It's nice to have friends in business. Some companies make a living from their widely cast webs of partnerships and long-standing relationships. But sometimes, you're just better off alone.

LM Ericsson (NASDAQ:ERIC) must feel that way today. The worldwide leader in telephony infrastructure equipment reported third-quarter earnings of a paltry $118 million, on $6.8 billion in sales. That's a 6% sales drop from the year-ago period and a 71% earnings free fall. At $0.04 per share, these were Ericsson's lowest earnings per share since late 2003, and they marked the third quarter in a row in which the company reported EPS below $0.10.

Ericsson's workhorse division, the network-building arm, is doing just fine. Business is a bit slow, but that's an industrywide effect. Ericsson is still taking market share from rivals such as Nokia Siemens, a joint venture of (you guessed it!) Nokia (NYSE:NOK) and Siemens (NYSE:SI).

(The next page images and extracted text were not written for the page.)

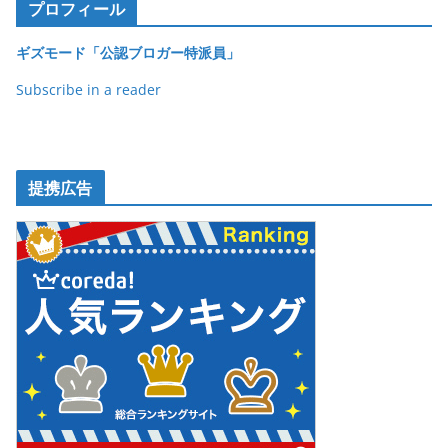
o
プロフィール
o
ギズモード「公認ブロガー特派員」
k
Subscribe in a reader
提携広告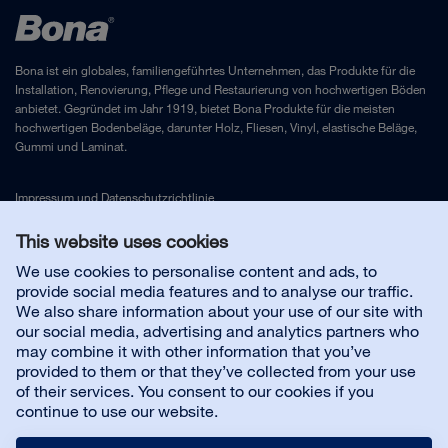
Bona ist ein globales, familiengeführtes Unternehmen, das Produkte für die
Installation, Renovierung, Pflege und Restaurierung von hochwertigen Böden
anbietet. Gegründet im Jahr 1919, bietet Bona Produkte für die meisten
hochwertigen Bodenbeläge, darunter Holz, Fliesen, Vinyl, elastische Beläge,
Gummi und Laminat.
Impressum
und
Datenschutzrichtlinie
This website uses cookies
Kontakt
We use cookies to personalise content and ads, to
provide social media features and to analyse our traffic.
We also share information about your use of our site with
Kundenservice
our social media, advertising and analytics partners who
may combine it with other information that you’ve
provided to them or that they’ve collected from your use
Über uns
of their services. You consent to our cookies if you
continue to use our website.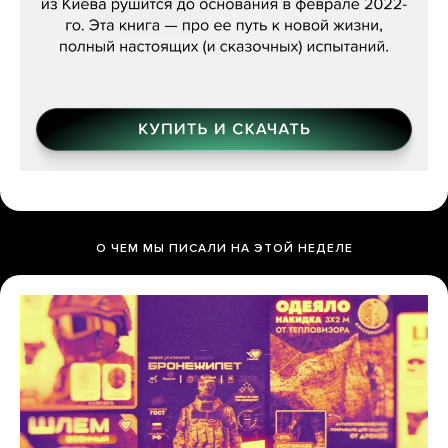
О ЧЕМ МЫ ПИСАЛИ НА ЭТОЙ НЕДЕЛЕ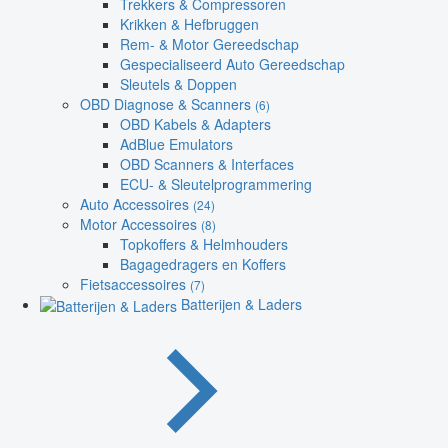
Trekkers & Compressoren
Krikken & Hefbruggen
Rem- & Motor Gereedschap
Gespecialiseerd Auto Gereedschap
Sleutels & Doppen
OBD Diagnose & Scanners
(6)
OBD Kabels & Adapters
AdBlue Emulators
OBD Scanners & Interfaces
ECU- & Sleutelprogrammering
Auto Accessoires
(24)
Motor Accessoires
(8)
Topkoffers & Helmhouders
Bagagedragers en Koffers
Fietsaccessoires
(7)
Batterijen & Laders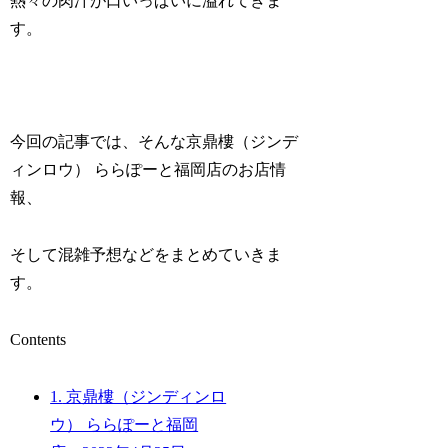
熱々の肉汁が口いっぱいに溢れてきま
す。
今回の記事では、そんな京鼎樓（ジンデ
ィンロウ） ららぽーと福岡店のお店情
報、
そして混雑予想などをまとめていきま
す。
Contents
1.
京鼎樓（ジンディンロ
ウ） ららぽーと福岡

"The 3G side is rising while emerging markets are moving a little bit slower," CEO Carl-Henric Svanberg told Swedish newspaper Dagens Nyheter. "The weaknesses in our report are temporary." And Ericsson's footprint is enormous: Here in North America, there's Ericsson hardware in the networks of Verizon Wireless (NYSE:VZ), AT&T (NYSE:T), and T-Mobile. And even though Sprint Nextel (NYSE:S) isn't running on Ericsson equipment, the Swedish giant is taking over Sprint's network support.

That's the good news. The bad news is that both of Ericsson's major joint ventures are losing money, dragging down the overall results. The chip-design venture with STMicroelectronics and the Sony Ericsson handset partnership with Sony (NYSE:SNE) combined for an operating loss of $218 million.

I wouldn't be surprised if Ericsson choses to end those efforts in the near future, either by selling its joint-venture stakes back to its respective partners, or by spinning those operations off into stand-alone businesses. This end-to-end product portfolio makes sense in theory, but not so much in practice. And with Svanberg stepping out right about now, this would be a great time for the new regime to reshape Ericsson.